Dan Toler and his drummer brother David would form the Toler Brothers during the '90s, and Dan would reunite with Dickey Betts & Great Southern in the new millennium, while also pursuing a number of other projects including the Renegades of Southern Rock, the Toler Tucci Band with singer/guitarist Doc Tucci, and the Toler/Townsend Band featuring singer Johnny Townsend and David Toler on drums. Although Toler's subsequent music career was beneath the national and international radar, by his own account he continued to take tremendous pleasure from playing, particularly with vocalist Townsend in the Toler/Townsend Band, whose 2009 eponymous album arrived via Blues Boulevard/Music Avenue in Europe and the Garage Door label in the United States.

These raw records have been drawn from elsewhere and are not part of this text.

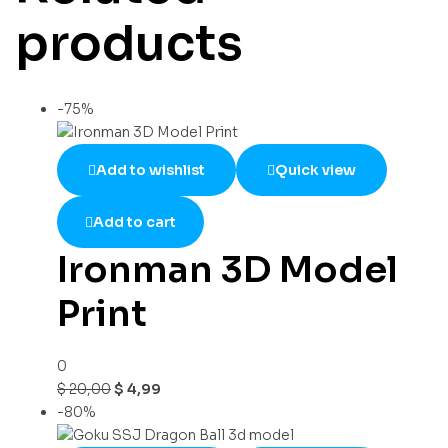
products
-75%
Add to wishlist
Quick view
Add to cart
Ironman 3D Model
Print
0
$
20,00
$
4,99
-80%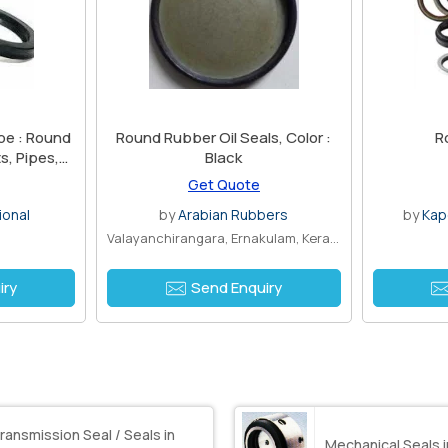
pe : Round
Round Rubber Oil Seals, Color :
R
s, Pipes,
Black
Get Quote
ional
by
Arabian Rubbers
by
Kap
Valayanchirangara, Ernakulam, Kerala
iry
Send Enquiry
ransmission Seal / Seals in
Mechanical Seals 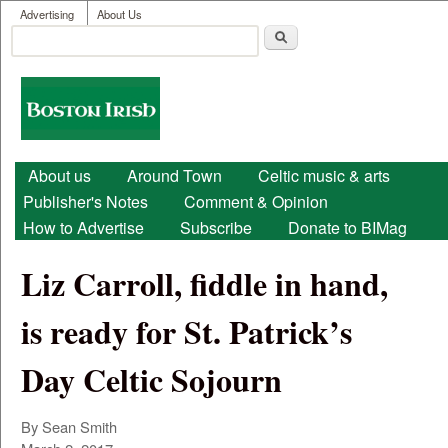
User menu
Skip to main content
Advertising
About Us
Search
Search form
Boston
Irish
Main menu
About us
Around Town
Celtic music & arts
Publisher's Notes
Comment & Opinion
How to Advertise
Subscribe
Donate to BIMag
Liz Carroll, fiddle in hand,
is ready for St. Patrick’s
Day Celtic Sojourn
By Sean Smith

David Toler died after a lengthy illness in 2011, and that same year, Dan announced that he had received a diagnosis of amyotrophic lateral sclerosis, or Lou Gehrig's disease. The disease gradually took away his ability to play guitar, and eventually he was unable even to speak. Toler died in his sleep on February 25, 2013 in Sarasota, Florida; he was 65 years old. For a relatively fleeting moment, he had risen to the challenge of returning one of America's greatest rock bands to its heralded twin-guitar format, but at precisely the time when the entertainment market was turning its back on the type of music that might have best showcased his talents. Nevertheless, he continued to make his mark on albums like I'm No Angel and others, and fans of the Allmans and Southern rock mourned his passing.